Pacific Women recognises the principle of ‘nothing about us without us’ and seeks to address the underrepresentation of adolescent girls in decisions that affect them. This includes through involving adolescent girls in program design and delivery.
Pacific Girl has been designed by and for adolescent girls:
- 220 adolescent girls in six countries (Fiji, Papua New Guinea, the Republic of the Marshall Islands, Solomon Islands, Tonga and Vanuatu) participated in focus group discussions, with some recording their thoughts in the Pacific Girls Speak video.
- 88 people from 16 countries completed an online survey (including 20 under the age of 20).
- 20 adolescent girls from Fiji, Tonga and Vanuatu participated in the Pacific Girl design workshop, bringing their priorities and solutions to a wide network of stakeholders (35 people from Australia and Pacific Island countries). Some of the adolescent girls wrote and performed a song during the design workshop.
Pacific Girl has six grantee partners:
In Federated States of Micronesia, Chuuk Women’s Council will reach 150 marginalised girls through a young women’s empowerment course. The curriculum will focus on sexual and mental health, healthy relationships and developing future goals.
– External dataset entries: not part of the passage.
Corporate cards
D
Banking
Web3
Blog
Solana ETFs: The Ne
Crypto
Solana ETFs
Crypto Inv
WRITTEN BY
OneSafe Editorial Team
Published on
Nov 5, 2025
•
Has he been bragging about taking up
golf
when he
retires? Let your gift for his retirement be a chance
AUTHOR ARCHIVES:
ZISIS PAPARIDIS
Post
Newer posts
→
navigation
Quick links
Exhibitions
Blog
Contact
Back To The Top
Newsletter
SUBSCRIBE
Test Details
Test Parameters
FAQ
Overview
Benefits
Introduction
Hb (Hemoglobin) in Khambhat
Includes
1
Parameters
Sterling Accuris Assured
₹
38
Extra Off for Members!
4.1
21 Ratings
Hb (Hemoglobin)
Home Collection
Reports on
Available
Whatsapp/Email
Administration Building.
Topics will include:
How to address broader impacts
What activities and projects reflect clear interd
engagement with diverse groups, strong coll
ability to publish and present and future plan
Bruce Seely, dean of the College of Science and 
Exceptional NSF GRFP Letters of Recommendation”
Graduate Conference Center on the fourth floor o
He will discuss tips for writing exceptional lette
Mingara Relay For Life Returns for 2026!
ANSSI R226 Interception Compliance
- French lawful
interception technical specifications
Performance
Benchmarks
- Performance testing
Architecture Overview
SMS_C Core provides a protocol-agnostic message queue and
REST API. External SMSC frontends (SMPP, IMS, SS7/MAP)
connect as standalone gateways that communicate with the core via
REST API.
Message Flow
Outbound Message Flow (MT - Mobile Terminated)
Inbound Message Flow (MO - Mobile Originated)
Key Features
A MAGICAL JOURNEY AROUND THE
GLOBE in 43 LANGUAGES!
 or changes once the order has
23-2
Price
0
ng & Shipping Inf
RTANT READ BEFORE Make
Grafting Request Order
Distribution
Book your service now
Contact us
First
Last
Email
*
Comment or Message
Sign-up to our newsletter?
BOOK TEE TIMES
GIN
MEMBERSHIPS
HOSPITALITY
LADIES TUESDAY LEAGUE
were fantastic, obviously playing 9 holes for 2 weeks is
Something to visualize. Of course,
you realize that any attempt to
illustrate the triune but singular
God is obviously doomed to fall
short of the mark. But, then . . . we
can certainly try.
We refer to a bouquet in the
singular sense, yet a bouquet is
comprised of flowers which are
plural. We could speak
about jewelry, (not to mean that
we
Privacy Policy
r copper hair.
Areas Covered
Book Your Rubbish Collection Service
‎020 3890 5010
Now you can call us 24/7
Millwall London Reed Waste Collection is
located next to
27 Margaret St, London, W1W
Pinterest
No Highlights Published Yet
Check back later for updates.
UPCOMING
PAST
In Fiji, the Fiji Women’s Rights Movement’s (FWRM) Girls Arise program will work with girls aged 10–12 to build their life skills and confidence. Pacific Girl will enable FWRM to extend activities to girls outside of the capital Suva, share the organisation’s approach in a toolkit and raise the profile of girls’ issues with decision makers.
In Papua New Guinea, Equal Playing Field (EPF) Safe Schools, Strong Communities program seeks to reduce violence by educating girls and boys about the importance of respectful relationships, using sport as an entry point. Pacific Girl will help EPF reach adolescents in 40 schools (up to 6,000 girls) and work with teachers on establishing Safe Schools Frameworks.
In the Solomon Islands, the Girls Rise Up! project, led by the Young Women’s Christian Association (YWCA) in partnership with CARE International, will reach 200 at-risk girls to develop their confidence, skills and knowledge and establish supportive peer networks. Girls will be provided the opportunity to safely advocate on issues that affect them, while service providers will be engaged to support the needs and priorities of the girls.
In Tonga, the Talitha Project’s My Body! My Rights! program will reach 375 girls aged 10–14 in four locations around Tonga, including outer islands. The program will improve community perceptions of girls’ value, amplify girls’ voices through creative media and train girls on health, sex and sexuality education and self-esteem.
In Vanuatu, CARE’s ‘Laef blo mi, vois blo mi’ program will work with girls aged 12–19 in rural and remote areas of Tafea province. Pacific Girl will enable CARE to extend life skills and respectful relationships education to younger adolescents in schools, including around 800 adolescent girls. The program includes male peers, teachers and families to ensure girls are safe and respected.
[i] LO, UNESCO, UNFPA, UNICEF, UNIFEM, WHO (2010). ‘Accelerating Efforts to Advance the Rights of Adolescent Girls: A Joint UN Statement’, United Nations.